Tuesday, July 9, 2024

On a Contour Line

It is going to be a hot day and I don't feel like driving over to Rhode Island where I have been exploring some rivers that are new to me. I pick my place for the shade that I will get, at least during some of the trip. I put in on Pond Brook, back in the quiet sheltered cove that it has become. I'll head out and turn down river.

Before I reach the confluence with the Shephaug, I have spotted at least six Great Blue Herons. They seem to be preferring this spot just below Pond Brook. I spot a good number of fingerlings in the shallows along here. 

I take only one photo. I have taken this shot, or something like it, dozens and dozens of times. It is not because it is a particularly good setup. It is simple put, where I like to paddle. It is the edge - the boundary between open water and the forest, the line between light and shade. It is where the birds feed, where the animals come to get a drink, where the little fish thrive in the shallows.


I head downriver finding more shade than I expected. I tuck under the trees and follow the shoreline closely. It is not a natural shoreline. No matter how hard I look, I will not find evidence of an ancient fishing camp or even an old cabin. This shoreline is a contour line, one of those faint green lines on a topographic map that denotes constant elevation.
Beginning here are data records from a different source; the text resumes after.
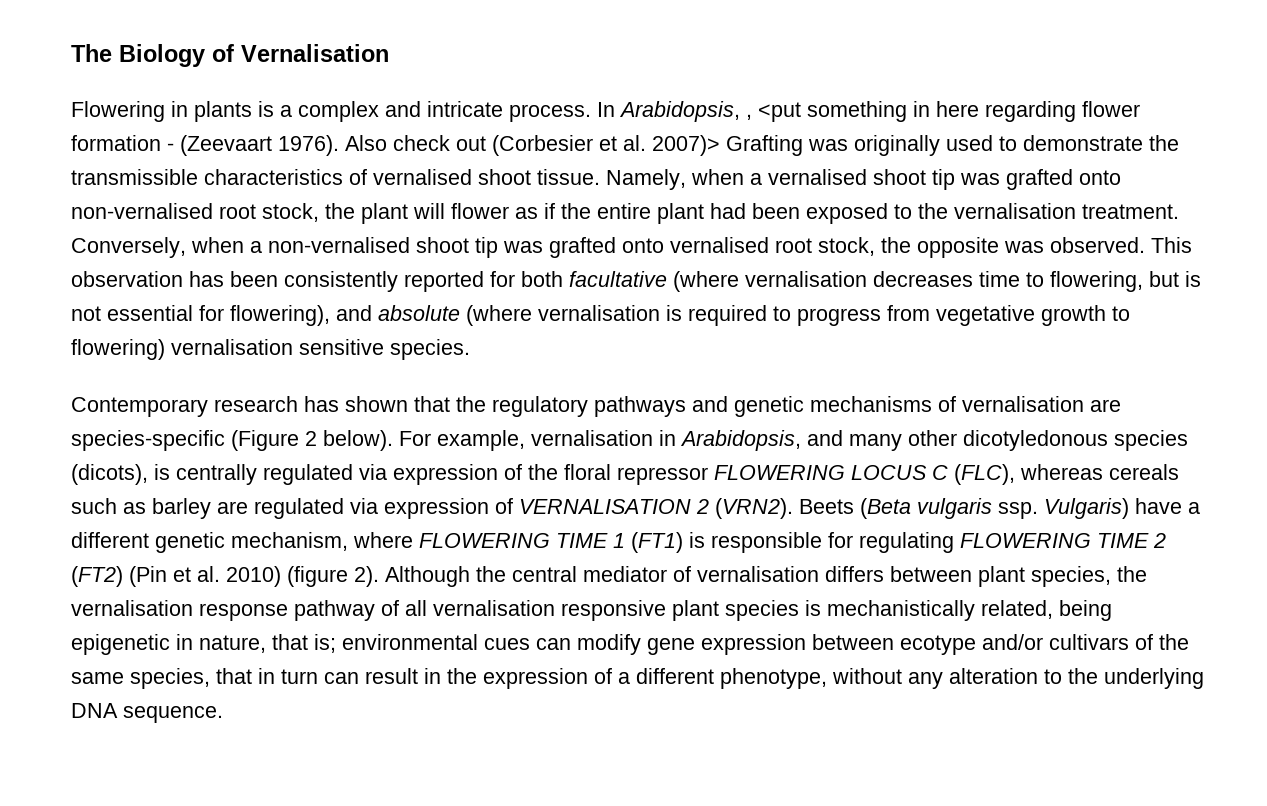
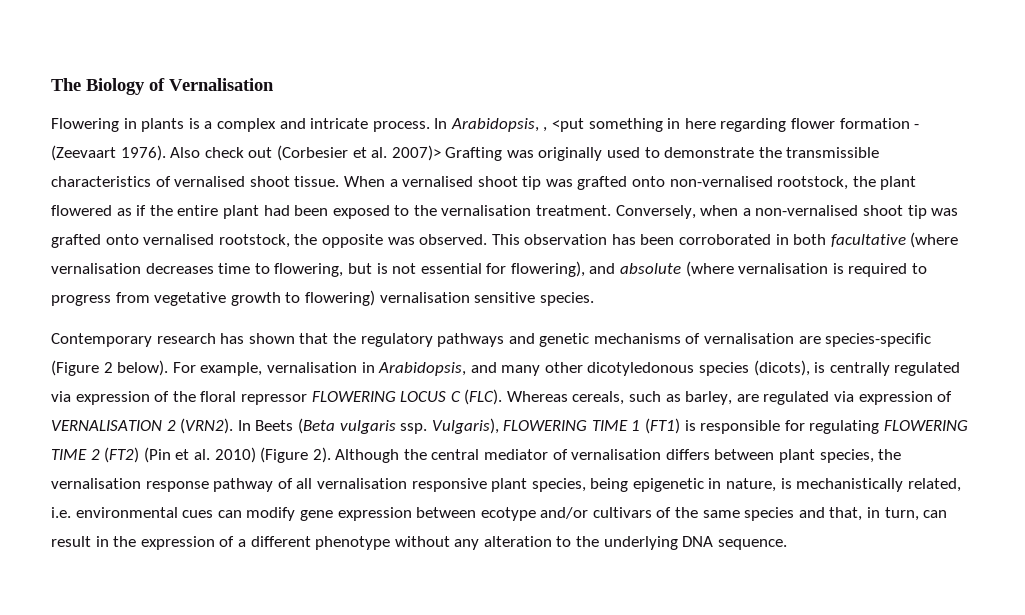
[606,169,744,190] Namely, when -> [343,176,385,187] When
[219,203,509,224] root stock, the plant will flower -> [777,176,917,190] [51,205,112,216] rootstock, the plant flowered
[775,237,875,256] root stock, -> [218,234,290,248] rootstock,
[284,271,515,292] consistently reported for -> [679,234,789,245] corroborated in
[954,464,1179,485] (FLC), whereas cereals -> [464,389,625,405] (FLC). Whereas cereals,
[152,498,211,519] barley -> [685,391,733,405] barley,
(793, 508) none -> [237,420,251,431] In
[1044,498,1200,519] [71,532,413,553] Vulgaris) have a different genetic mechanism, where -> [431,418,499,434] Vulgaris),
[287,566,348,587] (figure -> [260,447,309,463] (Figure
[725,600,1112,621] [71,634,336,655] species is mechanistically related, being epigenetic in nature, that is; -> [531,478,961,492] [51,507,71,518] species, being epigenetic in nature, is mechanistically related, i.e.
[130,668,318,689] species, that in turn -> [744,507,919,521] species and that, in turn,
[720,668,827,689] phenotype, -> [315,536,391,550] phenotype

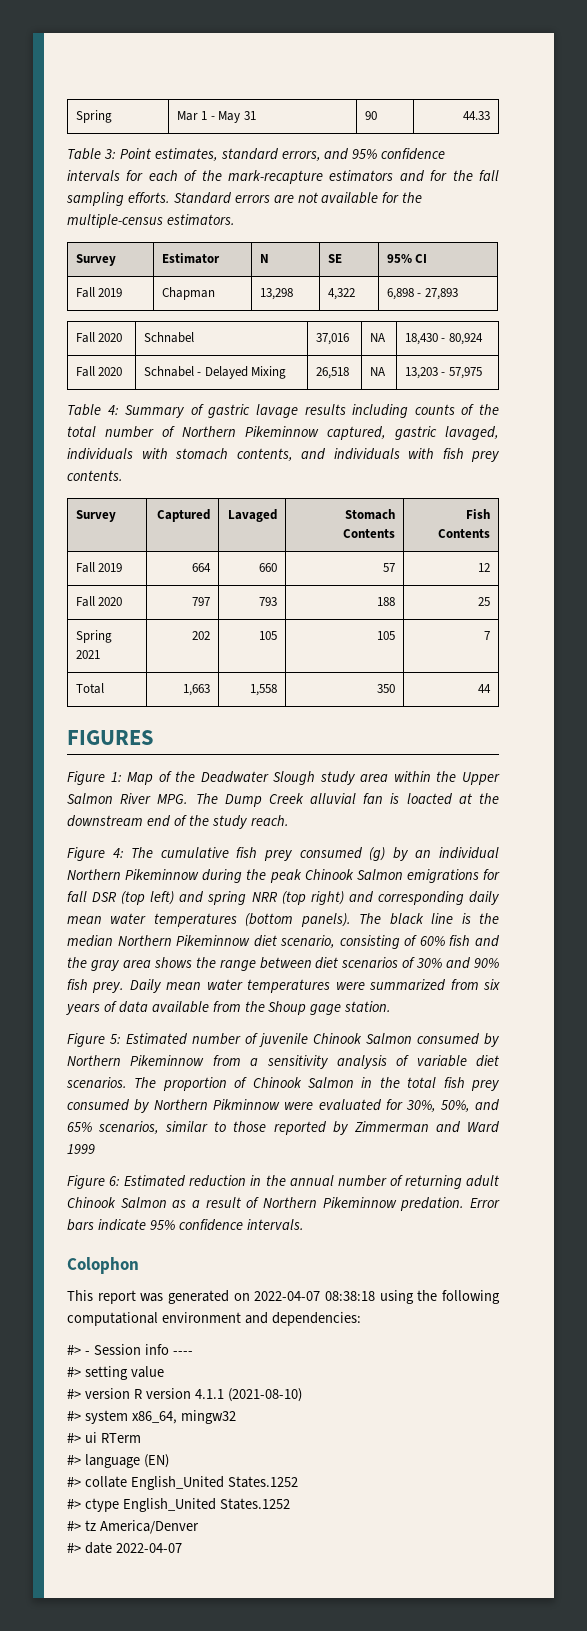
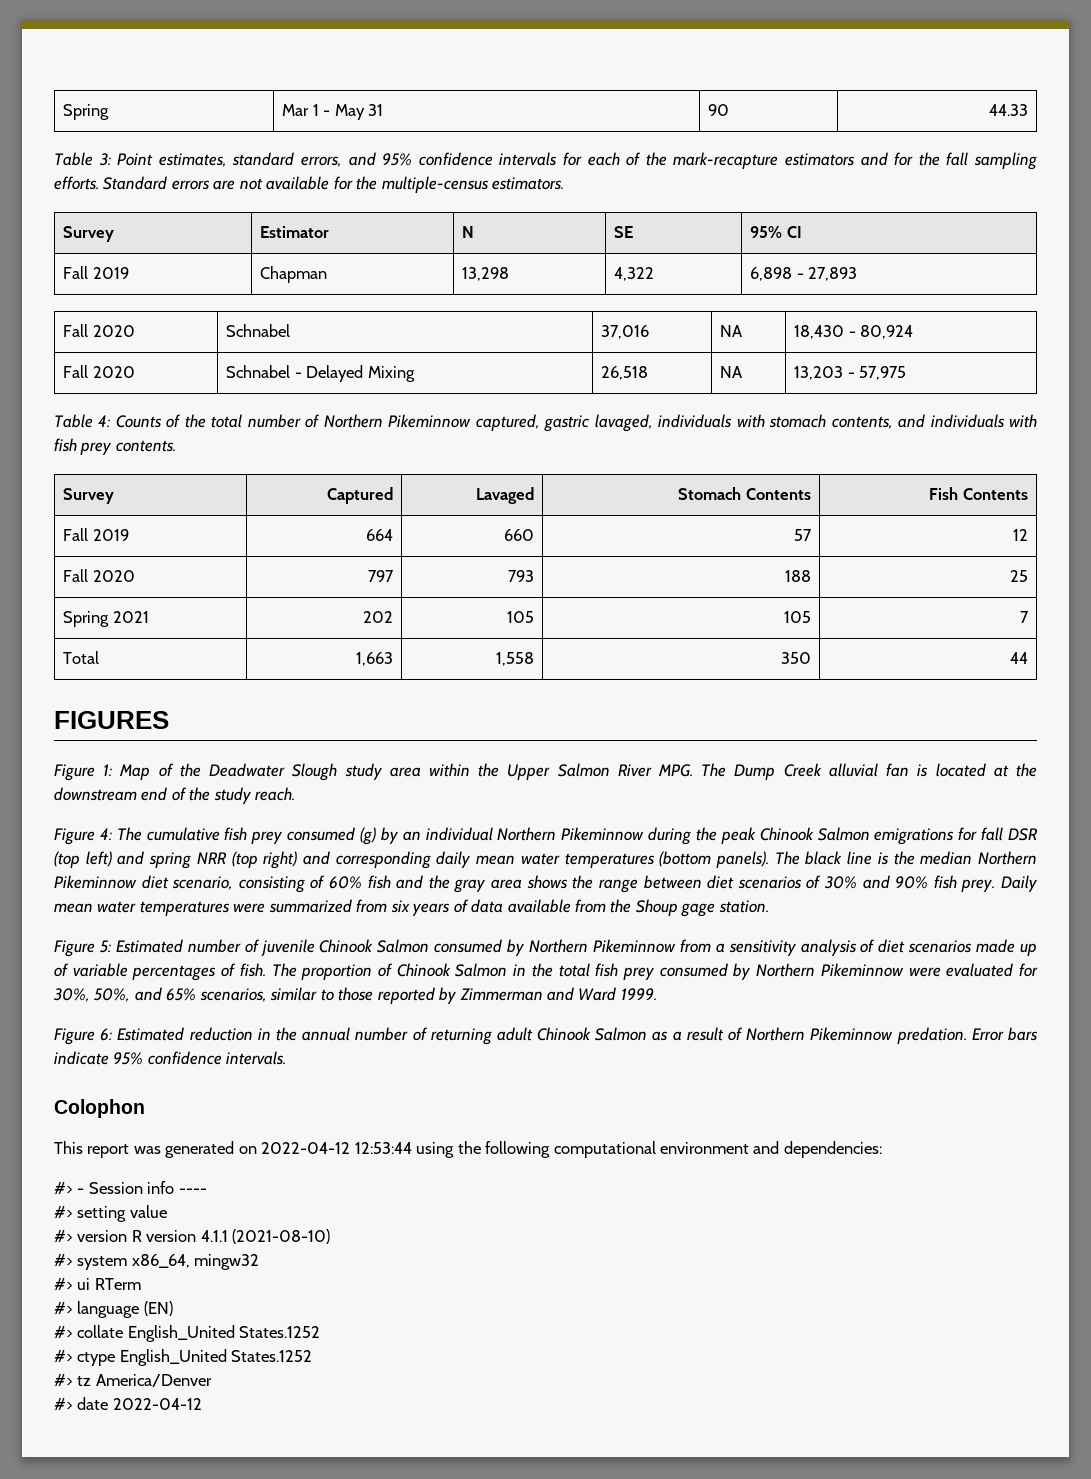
[125,404,455,418] Summary of gastric lavage results including counts -> [115,415,162,428] Counts
[406,793,452,805] loacted -> [935,763,986,777] located
[416,1055,499,1067] [66,1077,127,1088] variable diet scenarios. -> [878,939,1037,956] [54,963,266,981] diet scenarios made up of variable percentages of fish.
[213,1099,281,1110] Pikminnow -> [820,963,904,977] Pikeminnow
[67,1144,95,1154] 1999 -> [620,988,657,1000] 1999.
[254,1291,375,1301] 2022-04-07 08:38:18 -> [261,1142,412,1154] 2022-04-12 12:53:44
[115,1543,182,1553] 2022-04-07 -> [112,1398,202,1410] 2022-04-12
The original river is some 70 feet down, with the old fishing camp, the cabin, the old trails and roads. There is a trail paralleling the shore for a short while, but it came after the dam. There is even an old stone wall that runs along the shore, but this is by chance as soon enough, it slips into the water. The shoreline is mostly cobbles and boulders, but it is not river rock. It might be the same geology as the river rock below, but this is glacial drift with the soil that held it for so long having been washed away. The glacier rounded it off and smoothed off the rough edges, but it hasn't been water polished and tumbled with sand like the stones in the old river bed. No one ever made a point of walking this shoreline until perhaps, the geologists, foresters and surveyors connected with the dam building came along. I think that I will plot my route on an old topo map when I get home.

I paddle down to the dam, losing the shade as the shoreline bends around. I cross above the dam and find more shade for my paddle back, crossing back over when the shade disappears.